Problem: Would you print every line of the listing below, word for word and in the same order?

Records in a dataset
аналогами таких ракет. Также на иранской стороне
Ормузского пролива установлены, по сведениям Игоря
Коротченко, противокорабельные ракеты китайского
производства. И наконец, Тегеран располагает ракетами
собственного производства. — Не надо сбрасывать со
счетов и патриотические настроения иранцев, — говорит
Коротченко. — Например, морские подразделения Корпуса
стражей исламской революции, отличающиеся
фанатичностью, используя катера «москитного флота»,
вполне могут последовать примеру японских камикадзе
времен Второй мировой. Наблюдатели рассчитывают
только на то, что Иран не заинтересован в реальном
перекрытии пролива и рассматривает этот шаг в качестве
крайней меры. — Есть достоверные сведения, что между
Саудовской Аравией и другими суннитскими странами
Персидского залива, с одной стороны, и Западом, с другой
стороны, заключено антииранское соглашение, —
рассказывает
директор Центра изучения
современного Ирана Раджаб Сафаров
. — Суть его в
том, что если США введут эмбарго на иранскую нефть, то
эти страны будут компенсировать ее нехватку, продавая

Result for this task:
аналогами таких ракет. Также на иранской стороне
Ормузского пролива установлены, по сведениям Игоря
Коротченко, противокорабельные ракеты китайского
производства. И наконец, Тегеран располагает ракетами
собственного производства. — Не надо сбрасывать со
счетов и патриотические настроения иранцев, — говорит
Коротченко. — Например, морские подразделения Корпуса
стражей исламской революции, отличающиеся
фанатичностью, используя катера «москитного флота»,
вполне могут последовать примеру японских камикадзе
времен Второй мировой. Наблюдатели рассчитывают
только на то, что Иран не заинтересован в реальном
перекрытии пролива и рассматривает этот шаг в качестве
крайней меры. — Есть достоверные сведения, что между
Саудовской Аравией и другими суннитскими странами
Персидского залива, с одной стороны, и Западом, с другой
стороны, заключено антииранское соглашение, —
рассказывает
директор Центра изучения
современного Ирана Раджаб Сафаров
. — Суть его в
том, что если США введут эмбарго на иранскую нефть, то
эти страны будут компенсировать ее нехватку, продавая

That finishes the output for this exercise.